| Task to complete |
Copy all the lines below without altering anything.
─── Available data ───
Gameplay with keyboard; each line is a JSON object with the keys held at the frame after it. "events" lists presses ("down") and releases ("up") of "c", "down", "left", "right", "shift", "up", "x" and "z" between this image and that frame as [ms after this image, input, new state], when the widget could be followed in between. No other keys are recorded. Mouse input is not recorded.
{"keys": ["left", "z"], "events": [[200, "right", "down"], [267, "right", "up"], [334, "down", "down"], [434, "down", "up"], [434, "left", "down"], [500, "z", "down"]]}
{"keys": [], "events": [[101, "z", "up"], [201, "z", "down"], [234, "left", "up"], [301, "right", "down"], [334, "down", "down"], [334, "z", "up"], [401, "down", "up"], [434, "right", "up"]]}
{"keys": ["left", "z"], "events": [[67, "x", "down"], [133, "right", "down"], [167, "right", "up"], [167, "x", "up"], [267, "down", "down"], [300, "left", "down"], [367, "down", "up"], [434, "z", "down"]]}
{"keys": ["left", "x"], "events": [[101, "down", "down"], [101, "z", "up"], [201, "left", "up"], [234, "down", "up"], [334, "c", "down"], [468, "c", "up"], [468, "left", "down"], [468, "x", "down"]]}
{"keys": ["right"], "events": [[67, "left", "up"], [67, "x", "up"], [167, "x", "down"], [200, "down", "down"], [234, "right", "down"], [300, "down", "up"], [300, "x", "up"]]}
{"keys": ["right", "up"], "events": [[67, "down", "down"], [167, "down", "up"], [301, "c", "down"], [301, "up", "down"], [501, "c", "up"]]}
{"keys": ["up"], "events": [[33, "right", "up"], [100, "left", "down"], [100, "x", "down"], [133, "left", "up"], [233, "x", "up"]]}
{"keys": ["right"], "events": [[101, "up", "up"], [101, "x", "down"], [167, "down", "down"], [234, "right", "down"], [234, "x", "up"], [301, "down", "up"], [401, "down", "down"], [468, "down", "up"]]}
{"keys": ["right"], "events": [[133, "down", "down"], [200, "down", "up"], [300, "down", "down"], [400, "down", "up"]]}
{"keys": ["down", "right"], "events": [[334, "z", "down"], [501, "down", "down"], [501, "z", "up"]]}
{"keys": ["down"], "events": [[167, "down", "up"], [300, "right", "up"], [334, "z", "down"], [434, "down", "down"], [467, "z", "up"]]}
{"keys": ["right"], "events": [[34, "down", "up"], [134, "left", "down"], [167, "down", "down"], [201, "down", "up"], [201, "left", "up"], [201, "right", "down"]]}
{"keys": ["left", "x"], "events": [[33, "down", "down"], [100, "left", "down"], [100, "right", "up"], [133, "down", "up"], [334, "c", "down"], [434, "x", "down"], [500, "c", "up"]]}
───
| Written answer |
Gameplay with keyboard; each line is a JSON object with the keys held at the frame after it. "events" lists presses ("down") and releases ("up") of "c", "down", "left", "right", "shift", "up", "x" and "z" between this image and that frame as [ms after this image, input, new state], when the widget could be followed in between. No other keys are recorded. Mouse input is not recorded.
{"keys": ["left", "z"], "events": [[200, "right", "down"], [267, "right", "up"], [334, "down", "down"], [434, "down", "up"], [434, "left", "down"], [500, "z", "down"]]}
{"keys": [], "events": [[101, "z", "up"], [201, "z", "down"], [234, "left", "up"], [301, "right", "down"], [334, "down", "down"], [334, "z", "up"], [401, "down", "up"], [434, "right", "up"]]}
{"keys": ["left", "z"], "events": [[67, "x", "down"], [133, "right", "down"], [167, "right", "up"], [167, "x", "up"], [267, "down", "down"], [300, "left", "down"], [367, "down", "up"], [434, "z", "down"]]}
{"keys": ["left", "x"], "events": [[101, "down", "down"], [101, "z", "up"], [201, "left", "up"], [234, "down", "up"], [334, "c", "down"], [468, "c", "up"], [468, "left", "down"], [468, "x", "down"]]}
{"keys": ["right"], "events": [[67, "left", "up"], [67, "x", "up"], [167, "x", "down"], [200, "down", "down"], [234, "right", "down"], [300, "down", "up"], [300, "x", "up"]]}
{"keys": ["right", "up"], "events": [[67, "down", "down"], [167, "down", "up"], [301, "c", "down"], [301, "up", "down"], [501, "c", "up"]]}
{"keys": ["up"], "events": [[33, "right", "up"], [100, "left", "down"], [100, "x", "down"], [133, "left", "up"], [233, "x", "up"]]}
{"keys": ["right"], "events": [[101, "up", "up"], [101, "x", "down"], [167, "down", "down"], [234, "right", "down"], [234, "x", "up"], [301, "down", "up"], [401, "down", "down"], [468, "down", "up"]]}
{"keys": ["right"], "events": [[133, "down", "down"], [200, "down", "up"], [300, "down", "down"], [400, "down", "up"]]}
{"keys": ["down", "right"], "events": [[334, "z", "down"], [501, "down", "down"], [501, "z", "up"]]}
{"keys": ["down"], "events": [[167, "down", "up"], [300, "right", "up"], [334, "z", "down"], [434, "down", "down"], [467, "z", "up"]]}
{"keys": ["right"], "events": [[34, "down", "up"], [134, "left", "down"], [167, "down", "down"], [201, "down", "up"], [201, "left", "up"], [201, "right", "down"]]}
{"keys": ["left", "x"], "events": [[33, "down", "down"], [100, "left", "down"], [100, "right", "up"], [133, "down", "up"], [334, "c", "down"], [434, "x", "down"], [500, "c", "up"]]}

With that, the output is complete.